The war had produced a vast increase of research in human skills and performance (“human factors” research). Because much of this work was concerned with the human members of complex man-machine systems—pilots, gunners, radar personnel—the researchers could observe the analogies between human information processing and the behaviors of servomechanisms and computers. The title of Donald Broadbent’s “A Mechanical Model for Human Attention and Immediate Memory” (1954) illustrates the main emphasis in this line of inquiry. The research in human factors and in concept formation provided a bridge, also, between psychology and the newly emerging field of computer science, and a major route through which ideas drawn from the latter field began to be legitimized in the former.
A long-standing concern with formalization in linguistics received a new impetus with Zelig Harris’s Methods in Structural Linguistics (1951). The work of Noam Chomsky, which was to redirect much of linguistics from a preoccupation with structure to a concern with processing (that is, with generative grammars) was just beginning (see Chomsky 1955). I do not know to what extent these developments in linguistics derived from the zeitgeist I have described. Some connections with logic are clear (for example, Chomsky 1956). But early efforts in the mechanical translation of languages lay outside the mainstream of linguistics (see Locke and Booth 1955 for the history).
DIGITAL COMPUTERS ENTER THE SCENE
Digital computers developed rapidly in the early postwar era.

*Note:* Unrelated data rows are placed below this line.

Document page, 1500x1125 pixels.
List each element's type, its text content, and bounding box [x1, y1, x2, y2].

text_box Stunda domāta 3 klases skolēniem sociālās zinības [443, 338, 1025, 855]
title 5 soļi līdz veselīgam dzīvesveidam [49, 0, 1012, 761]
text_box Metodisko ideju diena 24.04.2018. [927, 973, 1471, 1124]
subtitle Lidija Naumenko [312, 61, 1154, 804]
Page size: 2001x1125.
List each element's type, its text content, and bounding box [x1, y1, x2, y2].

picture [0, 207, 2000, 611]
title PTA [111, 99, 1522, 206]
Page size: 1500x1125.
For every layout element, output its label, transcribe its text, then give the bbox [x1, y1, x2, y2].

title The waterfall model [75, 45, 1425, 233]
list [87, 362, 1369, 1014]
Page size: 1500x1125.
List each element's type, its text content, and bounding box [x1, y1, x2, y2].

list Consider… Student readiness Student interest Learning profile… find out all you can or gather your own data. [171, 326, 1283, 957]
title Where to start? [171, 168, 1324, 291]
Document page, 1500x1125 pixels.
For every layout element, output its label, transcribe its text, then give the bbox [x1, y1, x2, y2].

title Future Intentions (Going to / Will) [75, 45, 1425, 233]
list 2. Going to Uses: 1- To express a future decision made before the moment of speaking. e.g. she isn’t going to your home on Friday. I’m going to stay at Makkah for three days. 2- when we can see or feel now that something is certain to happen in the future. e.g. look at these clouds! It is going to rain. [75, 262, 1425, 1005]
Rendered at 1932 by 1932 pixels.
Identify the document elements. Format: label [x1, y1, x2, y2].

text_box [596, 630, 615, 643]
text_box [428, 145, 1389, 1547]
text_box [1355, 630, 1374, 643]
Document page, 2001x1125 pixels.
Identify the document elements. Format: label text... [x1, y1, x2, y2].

While logicians understood that they were universal machines (Turing machines), others viewed them primarily as arithmetic engines, working with numbers rather than with general symbols.
The use of mechanisms (robots, not computers) to illustrate psychological theories and enforce operationality had a long history, predating the computer. Boring (1946) surveys that history in his article “Mind and Mechanism.” And the developments in cybernetics produced a new pulse of mechanical robot building (Walter 1953; Ashby 1952), with which I had some contact at RAND beginning in 1952.
But all of these efforts were rather separate from simulation on the computer, which tended not toward activating mechanical beasts but toward programming game playing and other symbolic activities. The first checker program was coded in 1952 (Strachey), and other game-playing schemes are described in Bowden (1953). And Turing (1950), in a justly famous discussion, “Computing Machinery and Intelligence,” had put the problem of simulation in a highly sophisticated form, proposing the Turing Test to determine the ability of a computer to give answers to questions indistinguishable from human answers. The stage was set for the appearance of artificial intelligence.
Note
*An influential coterie of contemporary artificial intelligence researchers, including Nils Nils-son, John McCarthy, and others, believe that formal logic provides the appropriate language for A.I. programs, and that problem solving is a process of proving theorems. They are horribly wrong on both counts, but this is not the place to pursue my quarrel with them, beyond the comments in the next paragraphs.